Let \(x\) be an arbitrary vertex of \(G\text{,}\) and suppose that \(x\) is a vertex that is not in \(G_u\text{.}\) Since \(G\) is connected, there is a \(u-x\) walk in \(G\text{,}\) and therefore by Proposition 12.3.4 there is a \(u-x\) path in \(G\text{.}\) Since \(x\) is not in \(G_u\text{,}\) this \(u-x\) path must use the edge \(u-v\text{,}\) so must start with this edge since \(u\) only occurs at the start of the path. Therefore, by removing the vertex \(u\) from the start of this path, we obtain a \(v-x\) path that does not use the vertex \(u\text{.}\) This path cannot use the edge \(uv\text{,}\) so must still be a path in \(G\setminus\{uv\}\text{.}\) Therefore \(x\) is a vertex in \(G_v\text{.}\)

Since \(x\) was arbitrary, this shows that every vertex of \(G\) must be in one or the other of the connected components \(G_u\) and \(G_v\text{,}\) so there are at most two connected components of \(G\setminus\{uv\}\text{.}\) Since \(uv\) was an arbitrary edge of \(G\) and \(G\) was an arbitrary connected graph, this shows that deleting any edge of a connected graph can never result in a graph with more than two connected components.
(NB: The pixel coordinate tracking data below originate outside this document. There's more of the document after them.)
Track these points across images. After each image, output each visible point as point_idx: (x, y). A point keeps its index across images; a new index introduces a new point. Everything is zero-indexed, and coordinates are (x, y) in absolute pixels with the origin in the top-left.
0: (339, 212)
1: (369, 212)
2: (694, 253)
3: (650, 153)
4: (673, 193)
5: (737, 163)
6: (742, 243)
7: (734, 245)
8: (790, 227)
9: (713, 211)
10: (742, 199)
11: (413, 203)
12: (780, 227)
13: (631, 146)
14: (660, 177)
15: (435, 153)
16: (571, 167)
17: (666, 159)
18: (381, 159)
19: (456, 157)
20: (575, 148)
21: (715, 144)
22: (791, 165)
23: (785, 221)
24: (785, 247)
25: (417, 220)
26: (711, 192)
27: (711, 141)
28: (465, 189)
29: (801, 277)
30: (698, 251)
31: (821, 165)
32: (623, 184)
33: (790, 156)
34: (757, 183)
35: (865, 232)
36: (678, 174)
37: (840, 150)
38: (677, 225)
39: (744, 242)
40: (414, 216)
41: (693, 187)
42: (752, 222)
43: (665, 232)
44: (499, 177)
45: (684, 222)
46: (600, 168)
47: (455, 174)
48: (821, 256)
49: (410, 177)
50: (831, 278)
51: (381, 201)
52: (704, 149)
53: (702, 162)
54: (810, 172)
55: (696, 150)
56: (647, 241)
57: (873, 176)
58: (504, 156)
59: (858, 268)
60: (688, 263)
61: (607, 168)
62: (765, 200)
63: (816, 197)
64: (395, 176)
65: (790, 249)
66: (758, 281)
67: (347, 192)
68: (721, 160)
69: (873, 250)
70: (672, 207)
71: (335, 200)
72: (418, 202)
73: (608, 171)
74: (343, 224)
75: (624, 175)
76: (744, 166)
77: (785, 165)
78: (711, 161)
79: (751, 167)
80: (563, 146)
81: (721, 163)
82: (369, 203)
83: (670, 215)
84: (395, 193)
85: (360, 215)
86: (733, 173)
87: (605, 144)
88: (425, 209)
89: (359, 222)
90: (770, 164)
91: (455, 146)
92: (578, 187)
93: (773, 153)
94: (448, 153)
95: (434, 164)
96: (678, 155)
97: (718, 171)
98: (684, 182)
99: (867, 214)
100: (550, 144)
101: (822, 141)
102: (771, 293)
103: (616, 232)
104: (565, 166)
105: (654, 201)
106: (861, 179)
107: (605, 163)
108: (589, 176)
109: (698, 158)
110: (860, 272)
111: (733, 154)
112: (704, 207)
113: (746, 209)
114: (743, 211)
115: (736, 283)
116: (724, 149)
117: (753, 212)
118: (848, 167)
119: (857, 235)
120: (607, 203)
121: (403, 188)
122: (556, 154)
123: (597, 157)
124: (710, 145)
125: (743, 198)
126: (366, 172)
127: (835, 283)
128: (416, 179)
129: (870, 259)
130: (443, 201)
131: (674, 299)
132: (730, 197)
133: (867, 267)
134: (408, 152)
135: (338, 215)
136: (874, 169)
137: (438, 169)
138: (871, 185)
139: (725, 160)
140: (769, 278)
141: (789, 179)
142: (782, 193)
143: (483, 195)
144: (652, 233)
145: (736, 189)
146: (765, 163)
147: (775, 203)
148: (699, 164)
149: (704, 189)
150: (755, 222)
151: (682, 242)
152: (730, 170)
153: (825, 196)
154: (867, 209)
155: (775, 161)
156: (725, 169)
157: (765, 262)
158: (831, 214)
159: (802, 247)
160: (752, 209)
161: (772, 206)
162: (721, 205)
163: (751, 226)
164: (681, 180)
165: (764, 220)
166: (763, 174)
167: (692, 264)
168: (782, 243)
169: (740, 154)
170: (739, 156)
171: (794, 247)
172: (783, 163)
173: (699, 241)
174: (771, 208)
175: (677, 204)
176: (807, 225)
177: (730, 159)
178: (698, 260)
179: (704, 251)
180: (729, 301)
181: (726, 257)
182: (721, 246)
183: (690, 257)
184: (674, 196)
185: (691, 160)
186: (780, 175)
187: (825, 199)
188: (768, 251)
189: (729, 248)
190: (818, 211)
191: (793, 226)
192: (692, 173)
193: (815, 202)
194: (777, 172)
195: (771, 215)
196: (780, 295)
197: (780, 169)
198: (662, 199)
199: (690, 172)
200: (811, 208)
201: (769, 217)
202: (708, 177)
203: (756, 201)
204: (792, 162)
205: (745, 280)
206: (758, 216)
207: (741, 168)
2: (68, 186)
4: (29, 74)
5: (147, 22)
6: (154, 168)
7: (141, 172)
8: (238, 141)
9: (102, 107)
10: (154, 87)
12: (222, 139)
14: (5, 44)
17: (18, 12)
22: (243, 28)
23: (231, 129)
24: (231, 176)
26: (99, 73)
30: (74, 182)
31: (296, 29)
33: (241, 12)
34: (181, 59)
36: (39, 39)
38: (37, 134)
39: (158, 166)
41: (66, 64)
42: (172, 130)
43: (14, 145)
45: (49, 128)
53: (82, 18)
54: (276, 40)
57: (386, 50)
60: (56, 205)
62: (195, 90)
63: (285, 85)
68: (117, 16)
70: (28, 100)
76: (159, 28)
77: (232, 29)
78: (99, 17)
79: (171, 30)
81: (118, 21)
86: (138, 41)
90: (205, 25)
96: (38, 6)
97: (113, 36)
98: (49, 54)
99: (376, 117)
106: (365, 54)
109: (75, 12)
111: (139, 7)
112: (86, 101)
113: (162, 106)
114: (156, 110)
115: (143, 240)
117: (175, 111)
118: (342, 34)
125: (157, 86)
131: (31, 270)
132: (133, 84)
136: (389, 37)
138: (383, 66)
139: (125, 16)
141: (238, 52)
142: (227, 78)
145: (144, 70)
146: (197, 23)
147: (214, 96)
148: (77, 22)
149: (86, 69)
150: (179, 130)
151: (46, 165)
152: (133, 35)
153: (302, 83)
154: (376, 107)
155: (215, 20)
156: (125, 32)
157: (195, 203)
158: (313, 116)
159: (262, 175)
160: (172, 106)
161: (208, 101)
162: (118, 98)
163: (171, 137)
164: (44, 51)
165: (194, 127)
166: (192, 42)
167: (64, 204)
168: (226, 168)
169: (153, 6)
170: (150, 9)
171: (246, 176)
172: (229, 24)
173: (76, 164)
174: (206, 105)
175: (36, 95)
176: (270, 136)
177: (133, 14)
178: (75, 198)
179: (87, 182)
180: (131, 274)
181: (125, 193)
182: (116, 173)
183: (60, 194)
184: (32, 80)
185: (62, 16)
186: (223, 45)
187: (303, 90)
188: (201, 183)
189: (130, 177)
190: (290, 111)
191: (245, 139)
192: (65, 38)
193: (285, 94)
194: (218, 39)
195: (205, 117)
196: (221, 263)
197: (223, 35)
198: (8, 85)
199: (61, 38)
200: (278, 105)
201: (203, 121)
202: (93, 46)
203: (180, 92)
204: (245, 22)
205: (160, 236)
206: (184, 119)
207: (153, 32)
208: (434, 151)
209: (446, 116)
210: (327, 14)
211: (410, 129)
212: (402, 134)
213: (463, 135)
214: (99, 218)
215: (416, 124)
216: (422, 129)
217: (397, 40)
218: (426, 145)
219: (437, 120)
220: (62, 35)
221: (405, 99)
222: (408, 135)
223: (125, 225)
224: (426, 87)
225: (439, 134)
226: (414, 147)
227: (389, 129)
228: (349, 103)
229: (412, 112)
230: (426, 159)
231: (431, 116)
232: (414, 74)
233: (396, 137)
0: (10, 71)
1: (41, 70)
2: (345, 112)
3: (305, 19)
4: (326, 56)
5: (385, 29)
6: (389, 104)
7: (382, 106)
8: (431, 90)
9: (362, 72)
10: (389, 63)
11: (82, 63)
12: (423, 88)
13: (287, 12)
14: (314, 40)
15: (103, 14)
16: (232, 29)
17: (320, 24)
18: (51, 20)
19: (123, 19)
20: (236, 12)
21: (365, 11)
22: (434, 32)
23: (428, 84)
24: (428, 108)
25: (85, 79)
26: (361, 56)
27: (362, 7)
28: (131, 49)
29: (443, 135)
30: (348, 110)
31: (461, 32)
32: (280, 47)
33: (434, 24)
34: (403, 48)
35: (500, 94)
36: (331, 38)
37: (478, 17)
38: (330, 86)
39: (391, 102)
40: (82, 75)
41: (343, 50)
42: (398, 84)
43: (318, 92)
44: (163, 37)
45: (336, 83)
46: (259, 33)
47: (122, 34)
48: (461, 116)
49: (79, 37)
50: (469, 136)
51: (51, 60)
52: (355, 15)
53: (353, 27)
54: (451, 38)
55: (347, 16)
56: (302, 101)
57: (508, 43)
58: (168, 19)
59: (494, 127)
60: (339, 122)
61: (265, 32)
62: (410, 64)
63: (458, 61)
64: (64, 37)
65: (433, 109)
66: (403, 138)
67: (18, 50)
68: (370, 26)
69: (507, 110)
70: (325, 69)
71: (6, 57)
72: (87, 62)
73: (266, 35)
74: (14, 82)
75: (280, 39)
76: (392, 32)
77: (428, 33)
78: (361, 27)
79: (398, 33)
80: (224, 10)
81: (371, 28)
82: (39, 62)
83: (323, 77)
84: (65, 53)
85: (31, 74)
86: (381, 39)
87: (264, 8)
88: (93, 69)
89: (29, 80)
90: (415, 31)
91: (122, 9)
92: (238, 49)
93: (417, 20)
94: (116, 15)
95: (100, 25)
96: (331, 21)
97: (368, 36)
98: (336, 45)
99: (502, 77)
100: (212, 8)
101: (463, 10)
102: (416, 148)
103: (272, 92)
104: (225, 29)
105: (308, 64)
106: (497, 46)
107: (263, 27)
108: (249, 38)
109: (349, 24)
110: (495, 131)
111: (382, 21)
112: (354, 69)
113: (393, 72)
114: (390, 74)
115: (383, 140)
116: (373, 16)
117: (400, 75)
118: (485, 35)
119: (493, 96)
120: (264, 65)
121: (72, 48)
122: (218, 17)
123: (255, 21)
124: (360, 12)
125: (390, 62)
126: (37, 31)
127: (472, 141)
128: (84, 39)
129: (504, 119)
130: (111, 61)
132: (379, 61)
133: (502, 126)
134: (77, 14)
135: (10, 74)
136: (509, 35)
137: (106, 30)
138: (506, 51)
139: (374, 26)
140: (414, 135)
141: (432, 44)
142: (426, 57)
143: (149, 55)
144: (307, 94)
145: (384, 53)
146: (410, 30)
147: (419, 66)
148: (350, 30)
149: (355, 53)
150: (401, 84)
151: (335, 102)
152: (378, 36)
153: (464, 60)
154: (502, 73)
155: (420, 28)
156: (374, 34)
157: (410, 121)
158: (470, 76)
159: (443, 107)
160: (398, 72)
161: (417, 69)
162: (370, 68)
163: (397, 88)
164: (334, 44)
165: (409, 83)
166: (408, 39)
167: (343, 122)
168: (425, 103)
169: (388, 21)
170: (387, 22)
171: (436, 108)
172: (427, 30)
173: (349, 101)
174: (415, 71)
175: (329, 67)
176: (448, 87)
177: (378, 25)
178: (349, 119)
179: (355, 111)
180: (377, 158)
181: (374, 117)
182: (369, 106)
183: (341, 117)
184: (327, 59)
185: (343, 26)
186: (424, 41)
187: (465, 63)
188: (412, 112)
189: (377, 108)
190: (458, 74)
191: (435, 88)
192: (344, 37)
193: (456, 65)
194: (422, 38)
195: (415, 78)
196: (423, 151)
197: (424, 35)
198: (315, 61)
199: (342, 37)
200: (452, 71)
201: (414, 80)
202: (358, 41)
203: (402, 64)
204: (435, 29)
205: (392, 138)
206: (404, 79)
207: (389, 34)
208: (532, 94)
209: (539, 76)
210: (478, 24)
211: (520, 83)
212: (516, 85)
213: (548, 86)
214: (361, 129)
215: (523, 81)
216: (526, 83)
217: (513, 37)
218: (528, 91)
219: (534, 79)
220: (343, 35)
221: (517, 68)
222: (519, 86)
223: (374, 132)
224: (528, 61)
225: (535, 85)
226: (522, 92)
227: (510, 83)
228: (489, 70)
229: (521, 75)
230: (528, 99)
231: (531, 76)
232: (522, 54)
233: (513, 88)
A cycle is like a path, except that it starts and ends at the same vertex. The structures that we will call cycles in this course, are sometimes referred to as circuits.

Definition 12.3.6.

A walk of length at least \(1\) in which no vertex appears more than once, except that the first vertex is the same as the last, is called a cycle.

Notation 12.3.7.

For \(n \ge 3\text{,}\) a graph on \(n\) vertices whose only edges are those used in a cycle of length \(n\) (which is a walk of length \(n\) that is also a cycle) is denoted by \(C_n\).

The requirement that the walk have length at least \(1\) only serves to make it clear that a walk of just one vertex is not considered a cycle. In fact, a cycle in a simple graph must have length at least \(3\text{.}\)

In the graph from Example 12.3.3, \((a,e,f,a)\) is a cycle of length \(3\text{,}\) and \((b,g,d,h,c,f,b)\) is a cycle of length \(6\text{.}\)

Here are drawings of some small paths and cycles:

We end this section with a proposition whose proof will be left as an exercise.

  1. In the graph

    1. Find a path of length \(3\text{.}\)

    2. Find a cycle of length \(3\text{.}\)

    3. Find a walk of length \(3\) that is neither a path nor a cycle. Explain why your answer is correct.

  2. Prove that in a graph, any walk that starts and ends with the same vertex and has the smallest possible non-zero length, must be a cycle.

  3. Prove Proposition 12.3.9.

  4. Prove by induction that if every vertex of a connected graph on \(n \ge 2\) vertices has valency \(1\) or \(2\text{,}\) then the graph is isomorphic to \(P_n\) or \(C_n\text{.}\)

  5. Let \(G\) be a (simple) graph on \(n\) vertices. Suppose that \(G\) has the following property: whenever \(u \nsim v\text{,}\) \(d_G(u)+d_G(v) \ge n-1\text{.}\) Prove that \(G\) is connected.